§ WORK ORDER
Retype everything in the entries from the line containing "This book complements" down to the line containing "### About The Author", including both of those lines.

§ PROVIDED RECORDS

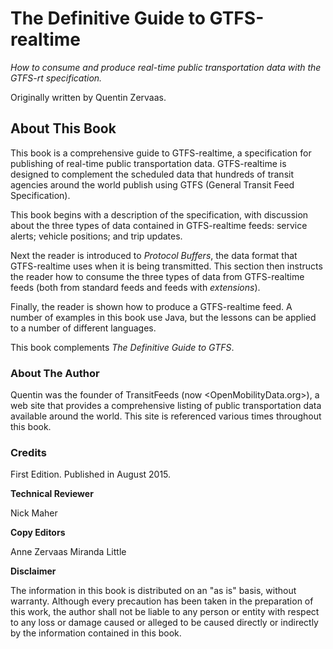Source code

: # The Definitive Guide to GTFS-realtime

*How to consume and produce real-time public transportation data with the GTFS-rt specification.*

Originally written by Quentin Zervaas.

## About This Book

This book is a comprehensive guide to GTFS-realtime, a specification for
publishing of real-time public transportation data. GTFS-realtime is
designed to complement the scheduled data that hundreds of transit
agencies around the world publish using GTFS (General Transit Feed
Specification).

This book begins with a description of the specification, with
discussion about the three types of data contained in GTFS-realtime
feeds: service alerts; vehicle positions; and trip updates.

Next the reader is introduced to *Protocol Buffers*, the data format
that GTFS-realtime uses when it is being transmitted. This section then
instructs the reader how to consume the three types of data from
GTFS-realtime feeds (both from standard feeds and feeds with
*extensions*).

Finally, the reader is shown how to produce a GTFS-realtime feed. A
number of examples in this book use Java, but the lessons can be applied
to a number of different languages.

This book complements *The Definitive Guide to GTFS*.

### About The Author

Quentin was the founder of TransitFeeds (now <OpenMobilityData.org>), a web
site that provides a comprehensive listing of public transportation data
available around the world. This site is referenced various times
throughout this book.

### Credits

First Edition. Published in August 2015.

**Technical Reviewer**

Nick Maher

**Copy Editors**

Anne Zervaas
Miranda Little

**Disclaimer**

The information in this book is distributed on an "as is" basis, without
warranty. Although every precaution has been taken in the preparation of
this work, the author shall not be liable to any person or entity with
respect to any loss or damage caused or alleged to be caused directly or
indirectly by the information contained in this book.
--
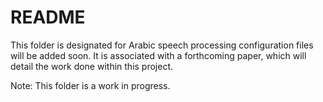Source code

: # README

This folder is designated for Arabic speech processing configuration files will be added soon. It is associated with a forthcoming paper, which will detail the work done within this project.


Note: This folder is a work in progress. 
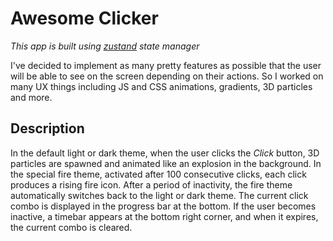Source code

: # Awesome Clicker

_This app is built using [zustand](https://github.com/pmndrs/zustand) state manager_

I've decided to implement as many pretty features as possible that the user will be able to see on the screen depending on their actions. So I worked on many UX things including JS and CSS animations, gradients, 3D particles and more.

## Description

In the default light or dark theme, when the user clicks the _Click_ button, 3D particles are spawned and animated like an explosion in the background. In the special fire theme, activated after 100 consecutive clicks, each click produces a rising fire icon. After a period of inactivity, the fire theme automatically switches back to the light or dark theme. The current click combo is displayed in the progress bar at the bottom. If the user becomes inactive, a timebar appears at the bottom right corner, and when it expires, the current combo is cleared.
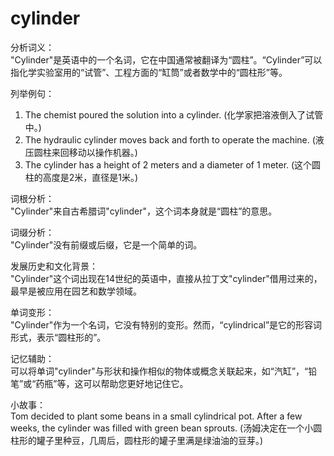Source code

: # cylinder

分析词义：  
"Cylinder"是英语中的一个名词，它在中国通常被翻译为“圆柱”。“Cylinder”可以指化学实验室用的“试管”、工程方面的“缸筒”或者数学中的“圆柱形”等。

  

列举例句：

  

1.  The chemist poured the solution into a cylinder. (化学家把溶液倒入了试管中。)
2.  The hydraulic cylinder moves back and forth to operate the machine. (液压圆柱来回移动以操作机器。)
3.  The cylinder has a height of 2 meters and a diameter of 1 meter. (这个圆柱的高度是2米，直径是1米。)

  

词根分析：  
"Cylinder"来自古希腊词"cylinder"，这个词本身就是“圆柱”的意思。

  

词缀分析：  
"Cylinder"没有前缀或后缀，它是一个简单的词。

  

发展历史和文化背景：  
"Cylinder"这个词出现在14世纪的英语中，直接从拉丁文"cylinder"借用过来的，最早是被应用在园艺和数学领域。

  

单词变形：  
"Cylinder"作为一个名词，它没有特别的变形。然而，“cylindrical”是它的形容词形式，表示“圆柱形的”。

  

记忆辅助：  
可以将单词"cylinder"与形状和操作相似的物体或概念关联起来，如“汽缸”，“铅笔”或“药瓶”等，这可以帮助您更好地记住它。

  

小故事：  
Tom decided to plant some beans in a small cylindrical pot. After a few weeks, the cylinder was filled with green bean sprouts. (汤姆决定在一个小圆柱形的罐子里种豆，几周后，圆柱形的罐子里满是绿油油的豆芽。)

§ ANSWER SPACE
This book complements *The Definitive Guide to GTFS*.

### About The Author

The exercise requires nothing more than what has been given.